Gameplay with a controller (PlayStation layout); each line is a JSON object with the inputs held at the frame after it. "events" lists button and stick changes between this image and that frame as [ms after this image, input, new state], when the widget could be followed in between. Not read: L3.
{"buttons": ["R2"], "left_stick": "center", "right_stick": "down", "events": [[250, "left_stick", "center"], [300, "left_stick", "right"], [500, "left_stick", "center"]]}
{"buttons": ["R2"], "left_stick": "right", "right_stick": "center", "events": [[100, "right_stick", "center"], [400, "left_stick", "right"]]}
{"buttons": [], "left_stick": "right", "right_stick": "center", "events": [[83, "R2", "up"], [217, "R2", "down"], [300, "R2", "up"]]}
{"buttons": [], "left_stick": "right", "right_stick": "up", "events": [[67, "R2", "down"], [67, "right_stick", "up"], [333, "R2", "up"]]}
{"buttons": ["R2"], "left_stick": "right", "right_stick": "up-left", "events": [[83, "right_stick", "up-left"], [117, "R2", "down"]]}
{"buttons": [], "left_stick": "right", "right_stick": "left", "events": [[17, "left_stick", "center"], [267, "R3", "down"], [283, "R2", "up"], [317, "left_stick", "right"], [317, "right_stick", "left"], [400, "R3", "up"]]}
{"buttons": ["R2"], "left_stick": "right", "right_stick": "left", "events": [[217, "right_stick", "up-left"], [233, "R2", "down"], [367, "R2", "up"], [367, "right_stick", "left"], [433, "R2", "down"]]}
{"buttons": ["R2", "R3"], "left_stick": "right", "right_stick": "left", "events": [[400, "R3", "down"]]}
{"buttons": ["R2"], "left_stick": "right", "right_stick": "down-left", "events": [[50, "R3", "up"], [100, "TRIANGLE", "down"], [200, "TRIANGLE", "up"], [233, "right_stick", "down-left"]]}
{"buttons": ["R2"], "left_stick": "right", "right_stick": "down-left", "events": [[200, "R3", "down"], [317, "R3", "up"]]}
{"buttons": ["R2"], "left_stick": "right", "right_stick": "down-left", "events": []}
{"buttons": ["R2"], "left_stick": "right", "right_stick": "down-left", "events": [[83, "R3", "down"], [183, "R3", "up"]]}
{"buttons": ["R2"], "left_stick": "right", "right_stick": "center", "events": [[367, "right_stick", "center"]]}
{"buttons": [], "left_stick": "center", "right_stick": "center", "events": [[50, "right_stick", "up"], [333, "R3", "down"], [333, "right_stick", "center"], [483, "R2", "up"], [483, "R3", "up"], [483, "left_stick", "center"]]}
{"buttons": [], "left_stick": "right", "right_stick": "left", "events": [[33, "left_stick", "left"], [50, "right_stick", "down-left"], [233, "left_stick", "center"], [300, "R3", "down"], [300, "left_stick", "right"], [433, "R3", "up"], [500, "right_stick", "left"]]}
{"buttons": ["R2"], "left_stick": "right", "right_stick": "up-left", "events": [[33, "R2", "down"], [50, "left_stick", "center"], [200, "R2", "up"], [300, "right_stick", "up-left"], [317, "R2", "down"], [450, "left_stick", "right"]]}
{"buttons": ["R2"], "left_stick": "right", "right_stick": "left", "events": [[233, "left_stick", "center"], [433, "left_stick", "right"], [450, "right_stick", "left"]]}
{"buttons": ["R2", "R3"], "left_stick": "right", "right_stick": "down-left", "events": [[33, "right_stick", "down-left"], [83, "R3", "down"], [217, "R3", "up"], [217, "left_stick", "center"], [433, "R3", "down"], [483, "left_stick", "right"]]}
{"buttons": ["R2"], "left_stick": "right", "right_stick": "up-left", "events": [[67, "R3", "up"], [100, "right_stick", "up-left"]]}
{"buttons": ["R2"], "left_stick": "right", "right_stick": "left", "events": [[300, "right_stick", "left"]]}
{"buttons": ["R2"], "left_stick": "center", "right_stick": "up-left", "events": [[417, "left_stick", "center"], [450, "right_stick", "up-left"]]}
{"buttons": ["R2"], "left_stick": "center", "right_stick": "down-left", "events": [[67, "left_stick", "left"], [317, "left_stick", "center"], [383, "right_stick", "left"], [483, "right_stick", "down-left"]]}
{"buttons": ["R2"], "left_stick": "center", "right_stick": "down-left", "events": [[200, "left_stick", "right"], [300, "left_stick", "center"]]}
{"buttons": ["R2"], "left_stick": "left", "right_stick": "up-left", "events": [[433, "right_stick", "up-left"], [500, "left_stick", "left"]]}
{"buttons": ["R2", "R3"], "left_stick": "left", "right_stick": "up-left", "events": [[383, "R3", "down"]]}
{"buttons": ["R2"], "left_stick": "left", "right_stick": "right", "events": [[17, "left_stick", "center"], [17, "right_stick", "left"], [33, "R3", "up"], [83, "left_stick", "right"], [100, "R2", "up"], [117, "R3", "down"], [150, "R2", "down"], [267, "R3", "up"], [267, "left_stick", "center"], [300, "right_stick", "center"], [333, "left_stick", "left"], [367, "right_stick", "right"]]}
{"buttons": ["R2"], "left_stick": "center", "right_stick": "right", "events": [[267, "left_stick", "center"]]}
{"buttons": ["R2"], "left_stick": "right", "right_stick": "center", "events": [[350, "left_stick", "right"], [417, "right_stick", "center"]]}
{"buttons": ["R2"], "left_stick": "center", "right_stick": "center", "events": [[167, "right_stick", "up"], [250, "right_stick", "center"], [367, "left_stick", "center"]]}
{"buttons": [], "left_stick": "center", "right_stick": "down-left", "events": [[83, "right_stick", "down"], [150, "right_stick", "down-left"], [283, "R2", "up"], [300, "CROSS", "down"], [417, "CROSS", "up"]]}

*Work request:* Nothing in the data should be left out when you retype it exactly.

*Task solution:*
Gameplay with a controller (PlayStation layout); each line is a JSON object with the inputs held at the frame after it. "events" lists button and stick changes between this image and that frame as [ms after this image, input, new state], when the widget could be followed in between. Not read: L3.
{"buttons": ["R2"], "left_stick": "center", "right_stick": "down", "events": [[250, "left_stick", "center"], [300, "left_stick", "right"], [500, "left_stick", "center"]]}
{"buttons": ["R2"], "left_stick": "right", "right_stick": "center", "events": [[100, "right_stick", "center"], [400, "left_stick", "right"]]}
{"buttons": [], "left_stick": "right", "right_stick": "center", "events": [[83, "R2", "up"], [217, "R2", "down"], [300, "R2", "up"]]}
{"buttons": [], "left_stick": "right", "right_stick": "up", "events": [[67, "R2", "down"], [67, "right_stick", "up"], [333, "R2", "up"]]}
{"buttons": ["R2"], "left_stick": "right", "right_stick": "up-left", "events": [[83, "right_stick", "up-left"], [117, "R2", "down"]]}
{"buttons": [], "left_stick": "right", "right_stick": "left", "events": [[17, "left_stick", "center"], [267, "R3", "down"], [283, "R2", "up"], [317, "left_stick", "right"], [317, "right_stick", "left"], [400, "R3", "up"]]}
{"buttons": ["R2"], "left_stick": "right", "right_stick": "left", "events": [[217, "right_stick", "up-left"], [233, "R2", "down"], [367, "R2", "up"], [367, "right_stick", "left"], [433, "R2", "down"]]}
{"buttons": ["R2", "R3"], "left_stick": "right", "right_stick": "left", "events": [[400, "R3", "down"]]}
{"buttons": ["R2"], "left_stick": "right", "right_stick": "down-left", "events": [[50, "R3", "up"], [100, "TRIANGLE", "down"], [200, "TRIANGLE", "up"], [233, "right_stick", "down-left"]]}
{"buttons": ["R2"], "left_stick": "right", "right_stick": "down-left", "events": [[200, "R3", "down"], [317, "R3", "up"]]}
{"buttons": ["R2"], "left_stick": "right", "right_stick": "down-left", "events": []}
{"buttons": ["R2"], "left_stick": "right", "right_stick": "down-left", "events": [[83, "R3", "down"], [183, "R3", "up"]]}
{"buttons": ["R2"], "left_stick": "right", "right_stick": "center", "events": [[367, "right_stick", "center"]]}
{"buttons": [], "left_stick": "center", "right_stick": "center", "events": [[50, "right_stick", "up"], [333, "R3", "down"], [333, "right_stick", "center"], [483, "R2", "up"], [483, "R3", "up"], [483, "left_stick", "center"]]}
{"buttons": [], "left_stick": "right", "right_stick": "left", "events": [[33, "left_stick", "left"], [50, "right_stick", "down-left"], [233, "left_stick", "center"], [300, "R3", "down"], [300, "left_stick", "right"], [433, "R3", "up"], [500, "right_stick", "left"]]}
{"buttons": ["R2"], "left_stick": "right", "right_stick": "up-left", "events": [[33, "R2", "down"], [50, "left_stick", "center"], [200, "R2", "up"], [300, "right_stick", "up-left"], [317, "R2", "down"], [450, "left_stick", "right"]]}
{"buttons": ["R2"], "left_stick": "right", "right_stick": "left", "events": [[233, "left_stick", "center"], [433, "left_stick", "right"], [450, "right_stick", "left"]]}
{"buttons": ["R2", "R3"], "left_stick": "right", "right_stick": "down-left", "events": [[33, "right_stick", "down-left"], [83, "R3", "down"], [217, "R3", "up"], [217, "left_stick", "center"], [433, "R3", "down"], [483, "left_stick", "right"]]}
{"buttons": ["R2"], "left_stick": "right", "right_stick": "up-left", "events": [[67, "R3", "up"], [100, "right_stick", "up-left"]]}
{"buttons": ["R2"], "left_stick": "right", "right_stick": "left", "events": [[300, "right_stick", "left"]]}
{"buttons": ["R2"], "left_stick": "center", "right_stick": "up-left", "events": [[417, "left_stick", "center"], [450, "right_stick", "up-left"]]}
{"buttons": ["R2"], "left_stick": "center", "right_stick": "down-left", "events": [[67, "left_stick", "left"], [317, "left_stick", "center"], [383, "right_stick", "left"], [483, "right_stick", "down-left"]]}
{"buttons": ["R2"], "left_stick": "center", "right_stick": "down-left", "events": [[200, "left_stick", "right"], [300, "left_stick", "center"]]}
{"buttons": ["R2"], "left_stick": "left", "right_stick": "up-left", "events": [[433, "right_stick", "up-left"], [500, "left_stick", "left"]]}
{"buttons": ["R2", "R3"], "left_stick": "left", "right_stick": "up-left", "events": [[383, "R3", "down"]]}
{"buttons": ["R2"], "left_stick": "left", "right_stick": "right", "events": [[17, "left_stick", "center"], [17, "right_stick", "left"], [33, "R3", "up"], [83, "left_stick", "right"], [100, "R2", "up"], [117, "R3", "down"], [150, "R2", "down"], [267, "R3", "up"], [267, "left_stick", "center"], [300, "right_stick", "center"], [333, "left_stick", "left"], [367, "right_stick", "right"]]}
{"buttons": ["R2"], "left_stick": "center", "right_stick": "right", "events": [[267, "left_stick", "center"]]}
{"buttons": ["R2"], "left_stick": "right", "right_stick": "center", "events": [[350, "left_stick", "right"], [417, "right_stick", "center"]]}
{"buttons": ["R2"], "left_stick": "center", "right_stick": "center", "events": [[167, "right_stick", "up"], [250, "right_stick", "center"], [367, "left_stick", "center"]]}
{"buttons": [], "left_stick": "center", "right_stick": "down-left", "events": [[83, "right_stick", "down"], [150, "right_stick", "down-left"], [283, "R2", "up"], [300, "CROSS", "down"], [417, "CROSS", "up"]]}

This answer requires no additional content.